Her first step was to review the wildly varying prices the plan paid to hospitals. One hospital, for instance, charged four times the amount of another for a knee replacement, and virtually all relied on discounts off their chargemaster, or internal price list, to set rates. Using this methodology, some facilities were charging as much as five times the Medicare rate for the same service.

As a result, the plan imposed a new, take-it-or-leave-it reference pricing model that tied all reimbursements to Medicare rates: Hospitals would receive, on average, about 230% of Medicare and the amounts could only increase if Medicare raised its baseline payments for the same service.

“We knew their financial condition and where their break-even points were” by reviewing Medicare cost reports, Bartlett said. “So, we were eventually able to get them to agree. We pulled rates down and got immediate savings.” Hospital cost savings reached $4.6 million in 2016, $12.7 million in 2017 and $15.6 million in 2018.  Today, the plan routinely generates a surplus and premiums haven’t been increased since 2017.

The National Academy for State Health Policy recently launched its interactive Hospital Cost Tool, which provides data on a range of measures to offer insights on hospital profitability and breakeven points calculated using annual Medicare Cost Reports. This provides purchasers with an important tool to model the actions taken in Montana that significantly lowered costs.

Re-read the contracts

In addition to scrutinizing hospital pricing, Bartlett urges purchasers to dig deep into the health plan’s TPA, PBM and consulting contracts. She was appalled by what she found in Montana.  Some of the more egregious contract language included clauses that:

  • Gave the TPA authority to unilaterally pay non-covered services if they received pushback from a provider or patient.
  • Allowed the TPA to keep prescription drug rebates as “reasonable compensation” for its services.
  • Restricted the plan’s ability to perform its fiduciary duty by prohibiting it from seeking recovery of network provider overpayments.
  • Prevented the plan from directly contacting any health care provider without involvement of the TPA.
  • Imposed numerous constraints on how the purchaser could audit TPA claims data.
  • Enabled the TPA to sell the purchaser’s data to outside parties.
  • Allowed the TPA to pay affiliated third-party vendors without any purchaser knowledge or oversight.
  • Allowed the TPA to pay providers less than the claim amount collected from the purchaser and pocket the difference.
  • Routed drug manufacturer rebates through a third-party “rebate aggregator” that collected up to 25% of the rebate before sending the balance on to the health plan.
  • Allowed PBMs to contract with pharmacies they own.

Lesson Learned

Read and re-read your contracts, and don’t agree to anything that will keep you from fulfilling your fiduciary responsibilities. Even if not explicitly banned by the CAA, hidden contract terms or contract terms that limit the availability of data place employers at risk for failing to meet their fiduciary responsibilities. This, in turn, can put them in both regulatory and legal jeopardy.

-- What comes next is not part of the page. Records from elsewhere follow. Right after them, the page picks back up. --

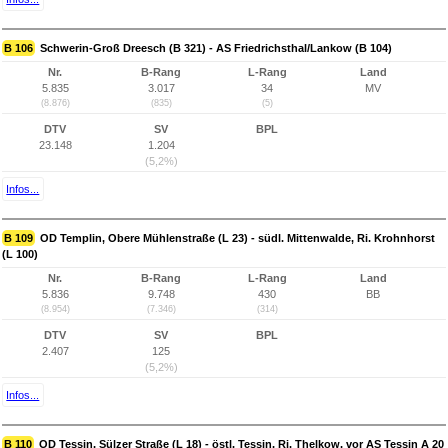
B 106
Schwerin-Groß Dreesch (B 321) - AS Friedrichsthal/Lankow (B 104)
Nr.
B-Rang
L-Rang
Land
5.835
3.017
34
MV
(8.876)
(835)
(5)
DTV
SV
BPL
23.148
1.204
(5,2%)
Infos...
B 109
OD Templin, Obere Mühlenstraße (L 23) - südl. Mittenwalde, Ri. Krohnhorst
(L 100)
Nr.
B-Rang
L-Rang
Land
5.836
9.748
430
BB
(8.954)
(7.346)
(314)
DTV
SV
BPL
2.407
125
(5,2%)
Infos...
B 110
OD Tessin, Sülzer Straße (L 18) - östl. Tessin, Ri. Thelkow, vor AS Tessin A 20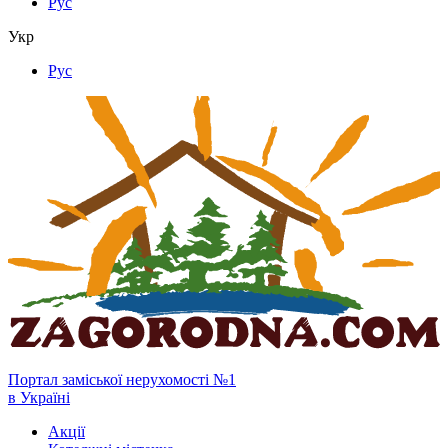
Рус
Укр
Рус
Портал заміської нерухомості №1
в Україні
Акції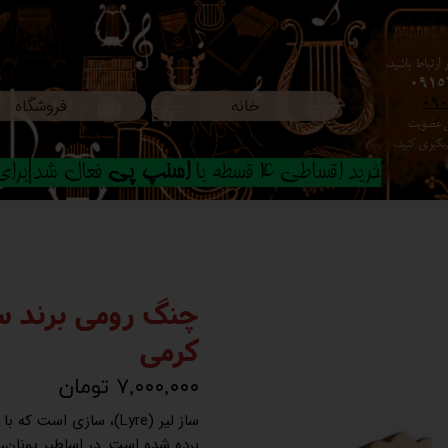
ارتباط باشید،
0915
خانه
فروشگاه
09
ون عضویت
م پیگیری کنید.
خرید اقساطی 4 قسطه با
اسنپ پی
فعال شد|برای ا
کرمی
۷,۰۰۰,۰۰۰ تومان
ساز لیر (Lyre)، سازی ا
برده شده است. در اساطیر یونان،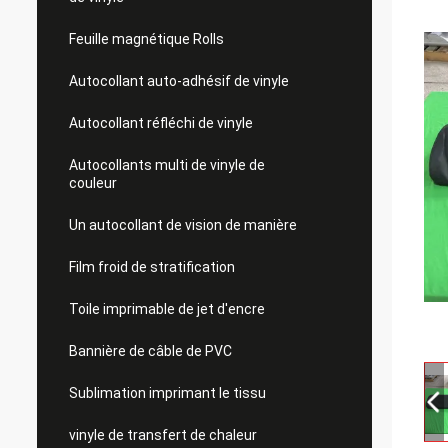
Feuille magnétique Rolls
Autocollant auto-adhésif de vinyle
Autocollant réfléchi de vinyle
Autocollants multi de vinyle de
couleur
Un autocollant de vision de manière
Film froid de stratification
Toile imprimable de jet d'encre
Bannière de câble de PVC
Sublimation imprimant le tissu
vinyle de transfert de chaleur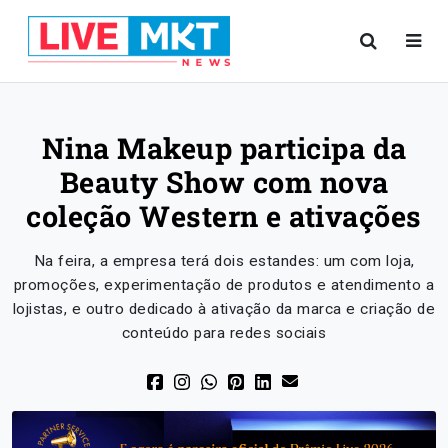
Nina Makeup participa da
Beauty Show com nova
coleção Western e ativações
Na feira, a empresa terá dois estandes: um com loja,
promoções, experimentação de produtos e atendimento a
lojistas, e outro dedicado à ativação da marca e criação de
conteúdo para redes sociais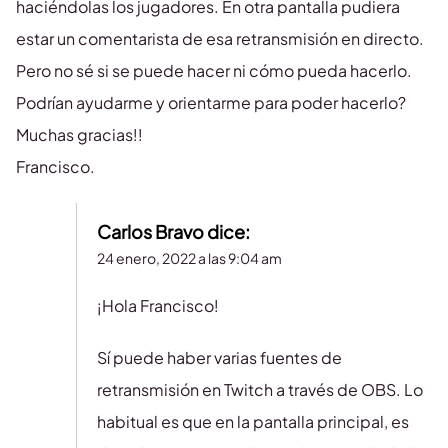
haciéndolas los jugadores. En otra pantalla pudiera
estar un comentarista de esa retransmisión en directo.
Pero no sé si se puede hacer ni cómo pueda hacerlo.
Podrían ayudarme y orientarme para poder hacerlo?
Muchas gracias!!
Francisco.
Carlos Bravo
dice:
24 enero, 2022 a las 9:04 am
¡Hola Francisco!
Sí puede haber varias fuentes de
retransmisión en Twitch a través de OBS. Lo
habitual es que en la pantalla principal, es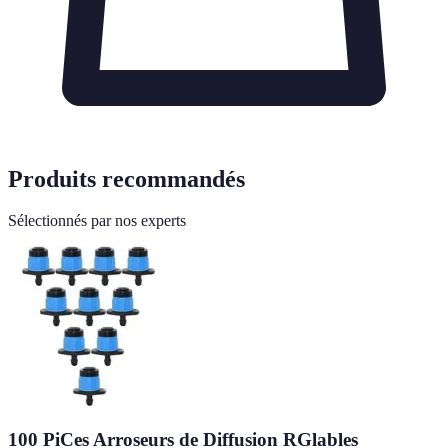
Produits recommandés
Sélectionnés par nos experts
100 PiCes Arroseurs de Diffusion RGlables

Bartlett said she believes the CAA disclosure requirements will go a long way toward helping purchasers—and the country—get control health care spending.

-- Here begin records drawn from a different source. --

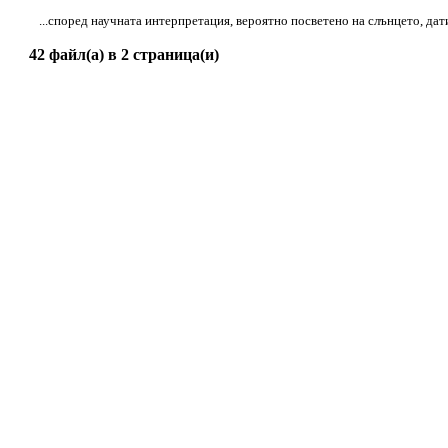
...според научната интерпретация, вероятно посветено на слънцето, да
42 файл(а) в 2 страница(и)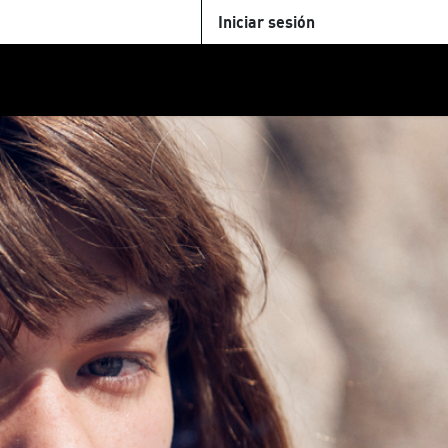
Iniciar sesión
U
+Cinemateca
Tienda
Parking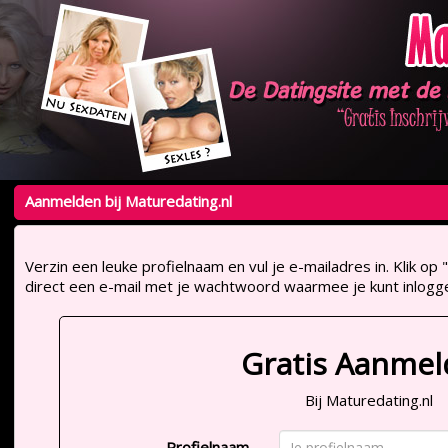
Aanmelden bij Maturedating.nl
Verzin een leuke profielnaam en vul je e-mailadres in. Klik 
direct een e-mail met je wachtwoord waarmee je kunt inlogg
Gratis Aanme
Bij Maturedating.nl
Profielnaam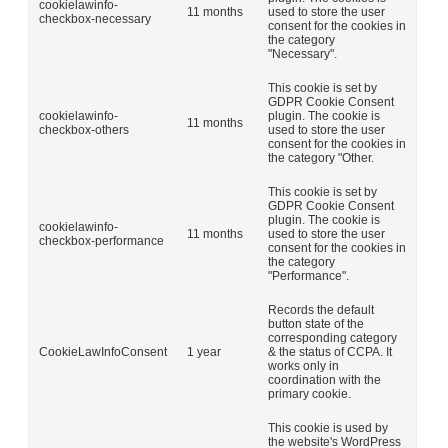
cookielawinfo-
11 months
used to store the user
checkbox-necessary
consent for the cookies in
the category
"Necessary".
This cookie is set by
GDPR Cookie Consent
cookielawinfo-
plugin. The cookie is
11 months
checkbox-others
used to store the user
consent for the cookies in
the category "Other.
This cookie is set by
GDPR Cookie Consent
plugin. The cookie is
cookielawinfo-
11 months
used to store the user
checkbox-performance
consent for the cookies in
the category
"Performance".
Records the default
button state of the
corresponding category
CookieLawInfoConsent
1 year
& the status of CCPA. It
works only in
coordination with the
primary cookie.
This cookie is used by
the website's WordPress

“All the money in the system; that comes from employers, employees, consumers and the taxpayer. It’s all of us, and it’s just horrible how much waste there is. So, I think these transparency rules can give us the leverage we need to finally start reducing that waste.” -Marilyn Bartlett


Today, Bartlett is helping state health plans pursue the same cost-saving tactics she employed in Montana in her role as a senior policy fellow with the National Academy of State Healthcare Policy.